Juara Tanpa Sorak-sorai
Tanggal 9 April 1999 pun menjadi hari bersejarah bagi PSIS Semarang. Torehan tinta emas diraih anak asuh Eddy Paryono saat itu dengan menaklukkan Bajul Ijo di tempat netral.
Gol tunggal kemenangan PSIS dilesakkan oleh si 'Maradona dari Purwodadi', Tugiyo. Tak ada sorak-sorai suporter PSIS yang merayakan pesta juara di Manado, karena tidak ada yang hadir. Hanya beberapa pejabat pemerintahan di lingkungan PNS daerah Semarang yang datang.
Banyak pihak menyebut kisah PSIS seperti menumbalkan 11 nyawa suporter, untuk bisa meraih gelar juara di tahun 1999. Bagi Irawan Sulistyo, banyak hikmah yang dapat diambil, terutama pengorbanan apapun dilakukan demi tim kebanggaan.

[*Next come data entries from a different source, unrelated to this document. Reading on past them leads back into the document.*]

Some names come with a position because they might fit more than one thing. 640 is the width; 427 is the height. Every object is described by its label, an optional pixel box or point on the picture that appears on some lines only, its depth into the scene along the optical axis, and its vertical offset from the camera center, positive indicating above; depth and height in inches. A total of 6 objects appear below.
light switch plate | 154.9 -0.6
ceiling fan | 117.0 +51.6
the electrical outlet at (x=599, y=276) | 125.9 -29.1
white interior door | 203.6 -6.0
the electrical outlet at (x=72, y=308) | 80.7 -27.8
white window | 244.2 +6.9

"Untuk bisa juara dalam sebuah kompetisi memang harus dibayar dengan mahal. Baik itu fanatisme, totalitas, dan masih banyak yang lain. Kita rindu juara, tapi kontribusi apa yang bisa kami berikan untuk tim," ucap Irawan Sulistyo.

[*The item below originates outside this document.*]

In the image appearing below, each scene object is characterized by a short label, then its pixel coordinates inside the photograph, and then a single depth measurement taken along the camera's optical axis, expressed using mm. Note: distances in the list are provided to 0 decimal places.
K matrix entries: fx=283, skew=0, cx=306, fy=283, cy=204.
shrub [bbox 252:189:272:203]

Pria asal Wologito, Kota Semarang ini menambahkan, sikap dan perilaku suporter di zaman sekarang sudah berubah drastis. Jika dulu banyak suporter dicap dengan penampilan lusuh, tanpa alas kaki, dan membudayakan mbludhus (masuk tanpa tiket).
Ia membandingkan dengan era sekarang, di mana suporter akan malu ketika masuk stadion tidak menggunakan tiket. Bukti kecintaan suporter sekarang diakuinya sudah tidak lagi membayar dengan nyawa.
"Jauh sekali perkembangannya dibandingkan pada masa itu. Sekarang saya akui kawan-kawan suporter punya pemikiran yang lebih maju, lebih kreatif. Semakin kritis, banyak hal positifnya," tegasnya.
"Dulu nyaris tidak ada suporter perempuan yang mau datang ke stadion. Sekarang banyak sekali bahkan menjadi gaya hidup tersendiri," jelas Irawan yang merupakan salah satu pendiri kelompok suporter Panser Biru.